I record with my old, faithful camera. My heart is full of joy. The script was there, waiting for me. The only thing I needed to do was to give it some time.
04.04.2012 – 11am
Tin Ma Cemetry
What can I say, I had waited in anxious anticipation for it and now that I am here I realise it looks similar to the memorial day that takes place in Naples on 2nd November every year to celebrate the family members passed away. Everybody goes to the cemetry early in the morning to bring flowers for the dead and celebrate life with those still alive. In China, the ritual takes place during the Qingming Festival, the Tomb Sweeping Day sometimes in April depending on the lunar calendar.
Here, like everywhere else in the world, is home for me. The air is filled with the smell of incense, of paper burning in the humble metal bucks holding loving thoughts for the dead. The blinding light of the sun hits my tired eyes consumed by sleepless nights.

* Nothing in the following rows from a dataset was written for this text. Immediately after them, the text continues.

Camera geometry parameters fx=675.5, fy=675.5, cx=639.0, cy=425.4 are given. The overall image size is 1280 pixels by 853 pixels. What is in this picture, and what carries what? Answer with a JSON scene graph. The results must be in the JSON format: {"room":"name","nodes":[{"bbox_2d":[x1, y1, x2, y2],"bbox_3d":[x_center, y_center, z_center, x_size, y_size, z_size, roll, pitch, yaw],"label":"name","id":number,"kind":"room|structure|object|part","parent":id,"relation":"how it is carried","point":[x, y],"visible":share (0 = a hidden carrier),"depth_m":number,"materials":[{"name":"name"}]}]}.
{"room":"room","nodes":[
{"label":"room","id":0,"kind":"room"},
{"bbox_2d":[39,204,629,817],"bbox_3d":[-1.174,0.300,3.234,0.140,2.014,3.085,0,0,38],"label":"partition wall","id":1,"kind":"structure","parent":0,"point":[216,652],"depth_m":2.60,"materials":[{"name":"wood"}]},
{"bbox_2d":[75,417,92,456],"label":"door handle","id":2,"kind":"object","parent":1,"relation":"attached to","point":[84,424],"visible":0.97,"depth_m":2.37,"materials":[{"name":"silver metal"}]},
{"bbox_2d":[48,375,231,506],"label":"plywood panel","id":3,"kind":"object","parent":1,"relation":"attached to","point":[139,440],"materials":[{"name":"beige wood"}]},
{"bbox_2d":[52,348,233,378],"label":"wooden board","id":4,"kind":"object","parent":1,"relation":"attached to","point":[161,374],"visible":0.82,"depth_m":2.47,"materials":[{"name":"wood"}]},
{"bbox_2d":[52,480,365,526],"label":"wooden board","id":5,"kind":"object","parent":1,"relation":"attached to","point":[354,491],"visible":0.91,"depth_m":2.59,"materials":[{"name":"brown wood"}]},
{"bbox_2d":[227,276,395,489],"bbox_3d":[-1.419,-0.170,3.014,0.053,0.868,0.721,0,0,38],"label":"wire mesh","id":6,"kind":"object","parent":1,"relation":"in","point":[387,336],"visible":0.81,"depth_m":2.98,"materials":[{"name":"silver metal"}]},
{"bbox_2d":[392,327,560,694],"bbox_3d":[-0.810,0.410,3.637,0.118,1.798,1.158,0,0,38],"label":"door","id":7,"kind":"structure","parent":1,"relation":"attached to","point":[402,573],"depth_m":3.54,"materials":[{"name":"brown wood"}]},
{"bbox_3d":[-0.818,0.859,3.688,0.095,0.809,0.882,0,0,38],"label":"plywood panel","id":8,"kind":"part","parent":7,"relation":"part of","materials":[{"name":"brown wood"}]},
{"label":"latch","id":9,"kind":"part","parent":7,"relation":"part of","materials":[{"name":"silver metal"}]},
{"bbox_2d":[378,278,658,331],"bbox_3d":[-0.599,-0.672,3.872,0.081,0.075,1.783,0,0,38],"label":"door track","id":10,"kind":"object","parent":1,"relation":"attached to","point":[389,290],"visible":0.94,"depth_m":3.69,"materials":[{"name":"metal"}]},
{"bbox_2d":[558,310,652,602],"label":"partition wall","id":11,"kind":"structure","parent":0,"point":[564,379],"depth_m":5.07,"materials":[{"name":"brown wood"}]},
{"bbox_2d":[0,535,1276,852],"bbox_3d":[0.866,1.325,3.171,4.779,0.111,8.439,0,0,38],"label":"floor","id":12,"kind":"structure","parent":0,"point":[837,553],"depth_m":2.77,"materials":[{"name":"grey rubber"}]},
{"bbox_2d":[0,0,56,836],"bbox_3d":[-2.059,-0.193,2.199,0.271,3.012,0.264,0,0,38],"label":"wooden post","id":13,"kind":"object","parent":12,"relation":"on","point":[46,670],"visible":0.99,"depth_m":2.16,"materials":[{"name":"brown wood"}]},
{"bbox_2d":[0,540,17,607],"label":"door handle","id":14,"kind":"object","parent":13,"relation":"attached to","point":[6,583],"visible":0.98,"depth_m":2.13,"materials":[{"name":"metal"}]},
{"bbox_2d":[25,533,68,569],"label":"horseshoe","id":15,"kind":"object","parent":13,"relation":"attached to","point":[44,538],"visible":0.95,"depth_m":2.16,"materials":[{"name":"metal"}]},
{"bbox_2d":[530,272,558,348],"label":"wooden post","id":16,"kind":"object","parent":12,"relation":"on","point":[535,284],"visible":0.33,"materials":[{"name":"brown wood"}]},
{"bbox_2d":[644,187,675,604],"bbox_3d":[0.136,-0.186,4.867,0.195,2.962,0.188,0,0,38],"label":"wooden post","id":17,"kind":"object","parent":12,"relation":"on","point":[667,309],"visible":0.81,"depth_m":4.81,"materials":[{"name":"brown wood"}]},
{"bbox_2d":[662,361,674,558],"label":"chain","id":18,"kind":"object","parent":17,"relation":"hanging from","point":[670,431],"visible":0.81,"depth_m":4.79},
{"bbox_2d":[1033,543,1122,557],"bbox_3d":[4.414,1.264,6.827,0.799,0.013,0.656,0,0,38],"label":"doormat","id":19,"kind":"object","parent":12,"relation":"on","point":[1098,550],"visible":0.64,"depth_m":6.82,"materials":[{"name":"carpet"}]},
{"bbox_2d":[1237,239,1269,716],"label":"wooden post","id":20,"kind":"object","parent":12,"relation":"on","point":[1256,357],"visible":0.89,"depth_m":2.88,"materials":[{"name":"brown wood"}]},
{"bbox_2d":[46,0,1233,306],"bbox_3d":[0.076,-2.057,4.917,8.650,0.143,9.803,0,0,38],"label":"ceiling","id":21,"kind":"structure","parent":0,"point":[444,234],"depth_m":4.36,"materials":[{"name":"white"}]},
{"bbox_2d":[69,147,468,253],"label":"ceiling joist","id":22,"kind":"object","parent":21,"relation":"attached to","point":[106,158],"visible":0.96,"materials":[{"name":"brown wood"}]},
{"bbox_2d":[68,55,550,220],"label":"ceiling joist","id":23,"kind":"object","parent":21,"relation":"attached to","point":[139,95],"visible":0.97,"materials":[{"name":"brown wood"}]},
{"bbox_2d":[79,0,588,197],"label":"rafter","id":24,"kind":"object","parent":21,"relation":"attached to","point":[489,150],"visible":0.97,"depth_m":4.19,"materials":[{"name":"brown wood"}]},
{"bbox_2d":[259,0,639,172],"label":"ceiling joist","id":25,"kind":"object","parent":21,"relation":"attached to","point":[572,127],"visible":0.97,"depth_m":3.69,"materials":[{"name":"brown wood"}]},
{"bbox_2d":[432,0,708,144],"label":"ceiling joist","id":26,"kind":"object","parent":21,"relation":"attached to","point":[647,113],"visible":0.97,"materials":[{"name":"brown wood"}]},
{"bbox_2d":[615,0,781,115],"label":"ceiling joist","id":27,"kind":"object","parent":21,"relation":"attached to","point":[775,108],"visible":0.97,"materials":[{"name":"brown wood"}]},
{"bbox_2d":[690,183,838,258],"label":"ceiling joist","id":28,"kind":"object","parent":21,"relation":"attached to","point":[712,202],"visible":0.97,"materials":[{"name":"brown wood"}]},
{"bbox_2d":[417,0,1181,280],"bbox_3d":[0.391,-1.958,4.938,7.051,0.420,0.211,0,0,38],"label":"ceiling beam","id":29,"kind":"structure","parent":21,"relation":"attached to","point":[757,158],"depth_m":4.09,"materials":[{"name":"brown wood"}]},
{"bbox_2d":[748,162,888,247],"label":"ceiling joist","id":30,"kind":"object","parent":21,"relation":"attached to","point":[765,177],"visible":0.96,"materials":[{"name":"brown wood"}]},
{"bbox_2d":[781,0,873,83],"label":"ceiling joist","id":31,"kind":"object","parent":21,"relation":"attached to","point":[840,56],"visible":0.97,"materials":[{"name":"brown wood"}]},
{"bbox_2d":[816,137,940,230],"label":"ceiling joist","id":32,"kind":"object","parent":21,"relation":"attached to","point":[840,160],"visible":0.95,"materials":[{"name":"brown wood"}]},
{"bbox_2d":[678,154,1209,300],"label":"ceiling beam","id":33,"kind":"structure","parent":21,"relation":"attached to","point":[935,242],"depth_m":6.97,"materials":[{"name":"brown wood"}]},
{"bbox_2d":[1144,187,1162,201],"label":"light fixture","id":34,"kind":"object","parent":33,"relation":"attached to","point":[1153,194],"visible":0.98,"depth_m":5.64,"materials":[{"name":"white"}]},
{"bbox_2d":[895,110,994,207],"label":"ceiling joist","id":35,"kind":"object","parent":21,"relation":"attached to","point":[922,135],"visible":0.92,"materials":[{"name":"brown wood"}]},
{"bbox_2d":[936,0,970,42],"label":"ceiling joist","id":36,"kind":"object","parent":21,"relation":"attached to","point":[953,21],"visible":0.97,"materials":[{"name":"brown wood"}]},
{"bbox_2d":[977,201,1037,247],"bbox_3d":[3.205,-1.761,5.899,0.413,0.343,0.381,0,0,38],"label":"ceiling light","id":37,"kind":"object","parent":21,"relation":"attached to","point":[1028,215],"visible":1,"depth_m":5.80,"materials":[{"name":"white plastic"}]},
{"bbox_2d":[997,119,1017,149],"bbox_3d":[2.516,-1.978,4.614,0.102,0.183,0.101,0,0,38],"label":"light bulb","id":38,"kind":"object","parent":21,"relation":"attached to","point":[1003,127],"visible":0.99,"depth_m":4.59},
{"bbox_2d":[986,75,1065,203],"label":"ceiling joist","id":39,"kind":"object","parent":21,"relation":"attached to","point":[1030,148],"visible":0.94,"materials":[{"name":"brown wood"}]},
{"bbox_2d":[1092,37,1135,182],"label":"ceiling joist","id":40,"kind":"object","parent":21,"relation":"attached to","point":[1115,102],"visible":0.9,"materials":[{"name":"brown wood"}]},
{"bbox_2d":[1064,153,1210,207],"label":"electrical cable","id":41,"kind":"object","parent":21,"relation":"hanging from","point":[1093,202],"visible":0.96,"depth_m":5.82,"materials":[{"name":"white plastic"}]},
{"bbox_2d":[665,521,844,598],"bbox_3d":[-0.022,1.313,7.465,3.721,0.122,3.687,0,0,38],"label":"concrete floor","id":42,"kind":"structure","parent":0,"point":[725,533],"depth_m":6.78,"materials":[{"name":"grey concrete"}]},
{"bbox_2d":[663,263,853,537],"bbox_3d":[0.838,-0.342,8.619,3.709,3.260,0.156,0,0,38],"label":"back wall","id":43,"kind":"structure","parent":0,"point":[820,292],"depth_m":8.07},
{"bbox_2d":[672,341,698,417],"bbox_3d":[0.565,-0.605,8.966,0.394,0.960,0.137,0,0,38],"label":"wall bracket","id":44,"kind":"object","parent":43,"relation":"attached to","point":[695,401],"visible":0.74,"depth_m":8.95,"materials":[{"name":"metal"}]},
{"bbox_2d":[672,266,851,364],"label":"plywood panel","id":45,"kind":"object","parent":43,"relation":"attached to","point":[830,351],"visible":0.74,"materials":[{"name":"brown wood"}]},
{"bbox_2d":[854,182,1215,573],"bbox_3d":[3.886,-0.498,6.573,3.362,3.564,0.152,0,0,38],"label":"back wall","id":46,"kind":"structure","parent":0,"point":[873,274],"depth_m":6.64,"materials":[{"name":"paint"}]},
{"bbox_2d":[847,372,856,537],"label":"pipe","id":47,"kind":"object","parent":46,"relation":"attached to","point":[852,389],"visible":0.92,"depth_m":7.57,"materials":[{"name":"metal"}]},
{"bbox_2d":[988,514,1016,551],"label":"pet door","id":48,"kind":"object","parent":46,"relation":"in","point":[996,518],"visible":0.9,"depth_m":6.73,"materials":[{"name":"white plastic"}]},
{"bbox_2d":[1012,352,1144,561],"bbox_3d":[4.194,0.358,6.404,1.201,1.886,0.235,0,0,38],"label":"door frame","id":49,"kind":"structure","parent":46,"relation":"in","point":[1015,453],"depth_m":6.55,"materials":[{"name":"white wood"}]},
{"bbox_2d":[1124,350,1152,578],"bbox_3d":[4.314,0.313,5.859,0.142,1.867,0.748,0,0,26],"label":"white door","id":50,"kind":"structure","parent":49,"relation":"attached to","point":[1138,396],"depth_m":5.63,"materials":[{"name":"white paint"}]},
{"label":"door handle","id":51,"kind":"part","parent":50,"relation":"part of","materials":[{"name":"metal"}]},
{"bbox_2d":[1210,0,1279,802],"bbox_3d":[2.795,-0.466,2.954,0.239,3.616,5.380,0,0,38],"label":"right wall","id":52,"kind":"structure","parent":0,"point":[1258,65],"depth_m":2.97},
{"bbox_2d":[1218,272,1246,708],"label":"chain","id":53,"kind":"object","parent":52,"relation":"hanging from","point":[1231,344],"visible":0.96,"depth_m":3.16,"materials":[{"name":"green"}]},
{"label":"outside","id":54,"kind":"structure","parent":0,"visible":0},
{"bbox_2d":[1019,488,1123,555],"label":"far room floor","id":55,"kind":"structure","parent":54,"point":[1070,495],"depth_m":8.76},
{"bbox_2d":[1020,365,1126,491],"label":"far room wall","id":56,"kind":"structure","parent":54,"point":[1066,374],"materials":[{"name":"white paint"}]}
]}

Danny arrived to the hotel quite early this morning to take me to the Tin Ma cemetery, one of the many in this overcrowded city. People in China are generally cremated when they die and the ashes brought by their children or grandchildren to the place where they were born. Every year the same ritual takes place: the family gathers on the tomb bringing flowers, food, drinks and the nice things the dead used to like, wishing for their eternal peace and praying for the family’s wellbeing, Danny says.

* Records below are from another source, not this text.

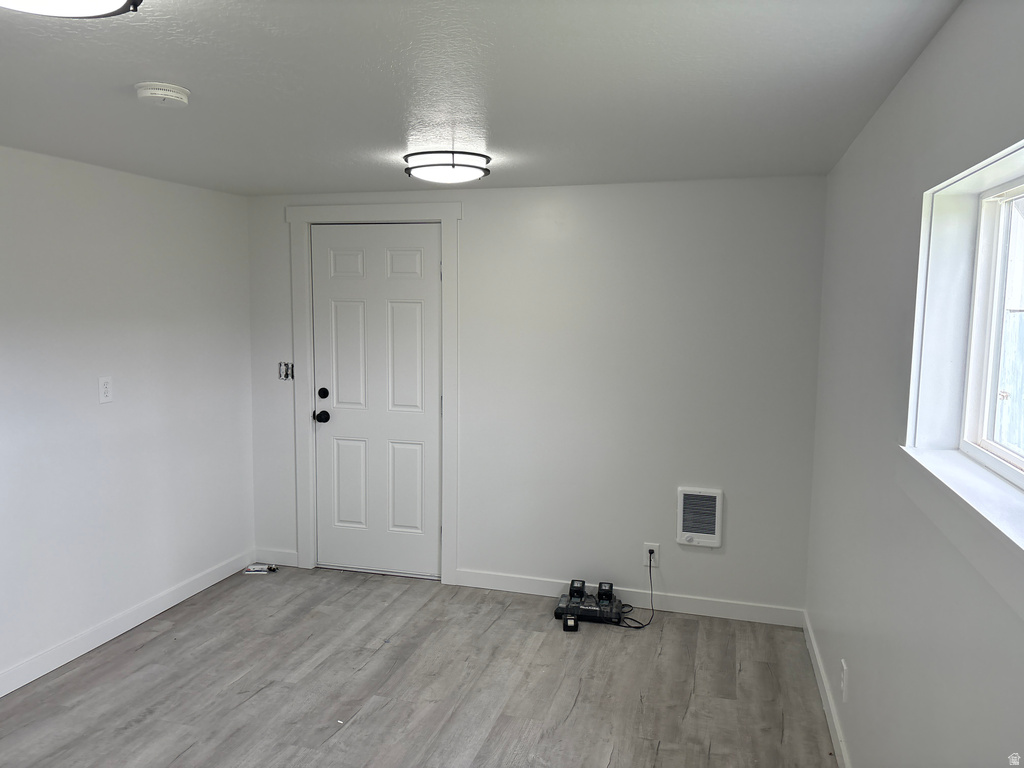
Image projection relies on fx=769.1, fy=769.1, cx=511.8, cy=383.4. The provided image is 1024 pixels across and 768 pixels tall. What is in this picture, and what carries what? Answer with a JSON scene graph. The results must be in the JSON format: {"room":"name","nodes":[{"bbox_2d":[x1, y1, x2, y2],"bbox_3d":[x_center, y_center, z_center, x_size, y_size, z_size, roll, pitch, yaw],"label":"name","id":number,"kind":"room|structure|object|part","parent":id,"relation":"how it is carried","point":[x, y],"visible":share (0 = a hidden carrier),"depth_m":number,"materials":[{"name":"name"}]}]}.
{"room":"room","nodes":[
{"label":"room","id":0,"kind":"room"},
{"bbox_2d":[0,145,254,692],"bbox_3d":[-2.289,0.230,2.466,0.155,2.230,4.769,2,6,15],"label":"left wall","id":1,"kind":"structure","parent":0,"point":[111,409],"depth_m":3.64,"materials":[{"name":"white paint"}]},
{"bbox_2d":[98,376,112,403],"bbox_3d":[-1.890,0.027,3.576,0.009,0.121,0.074,2,6,15],"label":"wall socket","id":2,"kind":"object","parent":1,"relation":"attached to","point":[104,386],"visible":0.98,"depth_m":3.57,"materials":[{"name":"white plastic"}]},
{"bbox_2d":[0,553,256,697],"bbox_3d":[-2.192,1.276,2.687,0.014,0.096,4.343,2,6,15],"label":"baseboard","id":3,"kind":"structure","parent":1,"relation":"attached to","point":[51,667],"depth_m":3.68,"materials":[{"name":"white paint"}]},
{"bbox_2d":[0,565,834,767],"bbox_3d":[-0.686,1.450,2.099,3.511,0.102,5.011,2,6,15],"label":"floor","id":4,"kind":"structure","parent":0,"point":[503,620],"depth_m":3.23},
{"bbox_2d":[244,563,278,573],"bbox_3d":[-1.508,1.106,4.619,0.190,0.031,0.089,0,6,-4],"label":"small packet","id":5,"kind":"object","parent":4,"relation":"on","point":[255,569],"visible":0.98,"depth_m":4.60,"materials":[{"name":"white"}]},
{"bbox_2d":[562,614,578,631],"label":"battery","id":6,"kind":"object","parent":4,"relation":"on","point":[567,620],"visible":0.97,"depth_m":3.80,"materials":[{"name":"black plastic"}]},
{"bbox_2d":[556,578,624,626],"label":"battery charger","id":7,"kind":"object","parent":4,"relation":"on","point":[588,609],"visible":0.96,"depth_m":3.96,"materials":[{"name":"black plastic"}]},
{"bbox_2d":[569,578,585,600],"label":"battery","id":8,"kind":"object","parent":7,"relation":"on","point":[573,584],"visible":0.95,"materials":[{"name":"black plastic"}]},
{"bbox_2d":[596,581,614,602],"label":"battery","id":9,"kind":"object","parent":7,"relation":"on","point":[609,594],"visible":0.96,"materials":[{"name":"black plastic"}]},
{"bbox_2d":[0,0,959,194],"bbox_3d":[-0.746,-0.872,1.866,3.351,0.112,5.002,2,6,15],"label":"ceiling","id":10,"kind":"structure","parent":0,"point":[170,72],"depth_m":2.18,"materials":[{"name":"white paint"}]},
{"bbox_2d":[0,0,142,18],"bbox_3d":[-0.856,-0.728,1.319,0.385,0.109,0.405,2,6,15],"label":"ceiling light","id":11,"kind":"object","parent":10,"relation":"attached to","point":[96,1],"visible":0.98,"depth_m":1.44,"materials":[{"name":"white"}]},
{"bbox_2d":[135,82,190,107],"bbox_3d":[-1.030,-0.846,2.261,0.145,0.043,0.145,2,6,15],"label":"smoke detector","id":12,"kind":"object","parent":10,"relation":"attached to","point":[168,93],"visible":0.97,"depth_m":2.22,"materials":[{"name":"white plastic"}]},
{"bbox_2d":[403,149,490,183],"bbox_3d":[-0.277,-0.919,3.281,0.368,0.099,0.366,2,6,15],"label":"ceiling light","id":13,"kind":"object","parent":10,"relation":"attached to","point":[465,171],"visible":0.99,"depth_m":3.16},
{"bbox_2d":[241,175,826,617],"bbox_3d":[-0.024,0.047,4.274,3.290,2.237,0.157,2,6,15],"label":"back wall","id":14,"kind":"structure","parent":0,"point":[473,226],"depth_m":4.03,"materials":[{"name":"white paint"}]},
{"bbox_2d":[254,548,297,567],"bbox_3d":[-1.438,1.064,4.703,0.309,0.097,0.014,2,6,15],"label":"baseboard","id":15,"kind":"structure","parent":14,"relation":"attached to","point":[285,560],"depth_m":4.69,"materials":[{"name":"white paint"}]},
{"bbox_2d":[278,361,293,380],"bbox_3d":[-1.326,-0.073,4.520,0.091,0.111,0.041,2,6,15],"label":"light switch","id":16,"kind":"object","parent":14,"relation":"attached to","point":[285,377],"visible":0.92,"depth_m":4.52,"materials":[{"name":"metal"}]},
{"bbox_2d":[288,201,462,584],"bbox_3d":[-0.781,0.051,4.462,1.039,2.178,0.096,2,6,15],"label":"door frame","id":17,"kind":"structure","parent":14,"relation":"attached to","point":[442,214],"depth_m":4.40,"materials":[{"name":"white paint"}]},
{"bbox_2d":[310,223,440,578],"bbox_3d":[-0.793,0.111,4.463,0.790,2.034,0.112,2,6,15],"label":"door","id":18,"kind":"structure","parent":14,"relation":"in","point":[397,267],"depth_m":4.48,"materials":[{"name":"white paint"}]},
{"bbox_3d":[-1.108,0.194,4.500,0.070,0.066,0.081,2,6,15],"label":"doorknob","id":19,"kind":"part","parent":18,"relation":"part of","materials":[{"name":"black metal"}]},
{"bbox_3d":[-1.098,0.059,4.471,0.059,0.061,0.051,2,6,15],"label":"deadbolt","id":20,"kind":"part","parent":18,"relation":"part of","materials":[{"name":"black metal"}]},
{"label":"panel","id":21,"kind":"part","parent":18,"relation":"part of","materials":[{"name":"white paint"}]},
{"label":"panel","id":22,"kind":"part","parent":18,"relation":"part of","materials":[{"name":"white paint"}]},
{"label":"panel","id":23,"kind":"part","parent":18,"relation":"part of","materials":[{"name":"white paint"}]},
{"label":"panel","id":24,"kind":"part","parent":18,"relation":"part of","materials":[{"name":"white paint"}]},
{"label":"panel","id":25,"kind":"part","parent":18,"relation":"part of","materials":[{"name":"white paint"}]},
{"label":"panel","id":26,"kind":"part","parent":18,"relation":"part of","materials":[{"name":"white paint"}]},
{"bbox_2d":[455,569,804,627],"bbox_3d":[0.563,1.140,4.121,1.871,0.095,0.014,2,6,15],"label":"baseboard","id":27,"kind":"structure","parent":14,"relation":"attached to","point":[548,594],"depth_m":4.07,"materials":[{"name":"white paint"}]},
{"bbox_2d":[643,542,659,565],"bbox_3d":[0.735,0.901,4.065,0.078,0.120,0.009,2,6,15],"label":"wall socket","id":28,"kind":"object","parent":14,"relation":"attached to","point":[656,547],"visible":0.8,"depth_m":4.06,"materials":[{"name":"white plastic"}]},
{"bbox_2d":[614,554,654,628],"bbox_3d":[0.634,1.054,3.980,0.264,0.308,0.214,-1,6,-15],"label":"power cord","id":29,"kind":"object","parent":28,"relation":"attached to","point":[651,594],"visible":0.96,"depth_m":3.98,"materials":[{"name":"black plastic"}]},
{"bbox_2d":[676,487,722,546],"bbox_3d":[0.960,0.685,3.952,0.222,0.298,0.035,2,6,15],"label":"wall heater","id":30,"kind":"object","parent":14,"relation":"in","point":[704,530],"visible":0.99,"depth_m":3.94,"materials":[{"name":"white metal"}]},
{"bbox_2d":[804,0,1023,767],"bbox_3d":[0.926,0.367,1.426,0.159,2.269,4.697,2,6,15],"label":"right wall","id":31,"kind":"structure","parent":0,"point":[919,65],"depth_m":1.99,"materials":[{"name":"paint"}]},
{"bbox_2d":[802,612,850,767],"bbox_3d":[0.902,1.386,1.814,0.014,0.096,4.324,2,6,15],"label":"baseboard","id":32,"kind":"structure","parent":31,"relation":"attached to","point":[825,708],"depth_m":3.03,"materials":[{"name":"white paint"}]},
{"bbox_2d":[840,658,848,702],"bbox_3d":[1.161,1.041,2.697,0.009,0.122,0.075,2,6,15],"label":"wall socket","id":33,"kind":"object","parent":31,"relation":"attached to","point":[844,683],"visible":0.98,"depth_m":2.68,"materials":[{"name":"white plastic"}]},
{"bbox_2d":[900,445,1023,566],"bbox_3d":[0.832,0.287,1.277,0.081,0.109,1.388,2,6,15],"label":"window sill","id":34,"kind":"structure","parent":31,"relation":"attached to","point":[982,485],"depth_m":1.44,"materials":[{"name":"white paint"}]},
{"bbox_2d":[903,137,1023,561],"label":"window","id":35,"kind":"structure","parent":31,"relation":"in","point":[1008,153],"depth_m":1.75,"materials":[{"name":"white"}]}
]}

I wander around and take some video recordings, but only a few pictures here and there for the blog page. I cannot do too many things at once.
I come back to the tomb of our friend’s ancestors. I am moved by the ritual. I am not sure how I will edit this section, but I have a feeling that this ceremony is a key element for Streets of Shanghai. Yesterday I visited the Propaganda Poster Centre in the Old French Concession area. Together with posters spanning several decades, there were old black and white photos. One in particular had young people from the Tongji University with the caption saying: “During a time when there was only one voice in the air and only direction allowed people to move forward, color is fading from the life and those black and white can be the most suitable to bring the memories. Chinese history is full of stories and the Cultural Revolution has the most”.

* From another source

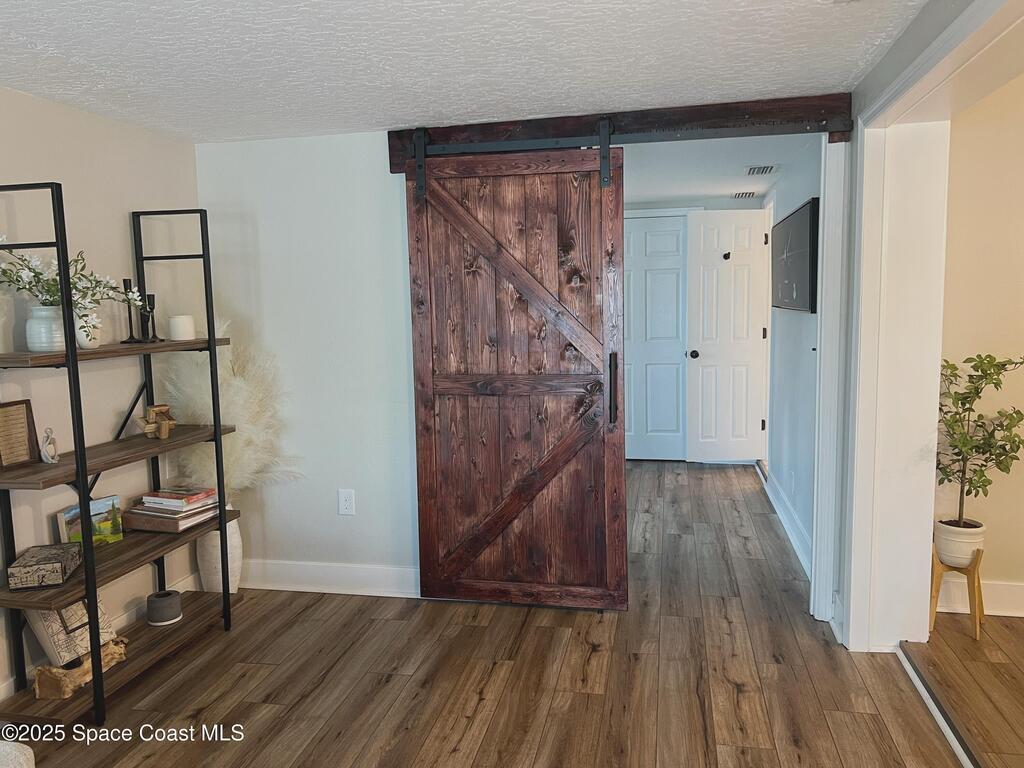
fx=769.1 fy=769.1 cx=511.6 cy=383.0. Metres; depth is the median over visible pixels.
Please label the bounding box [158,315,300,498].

Chinese history… passing through the intricacies of the streets, branching down the deep, unconscious level of everyday life. I see people reliving the past through their love for the ancestors, a striking contrast to the leap into the future symbolized by the vertiginous heights of the city’s skyscrapers. Mirroring and mimicking the other… moving fast, hitting even faster.
With today I should stop recording images and start with sounds. I turn my head and fireworks are exploded in the middle of the graveyard. I will start from here. I will start from the ancestors.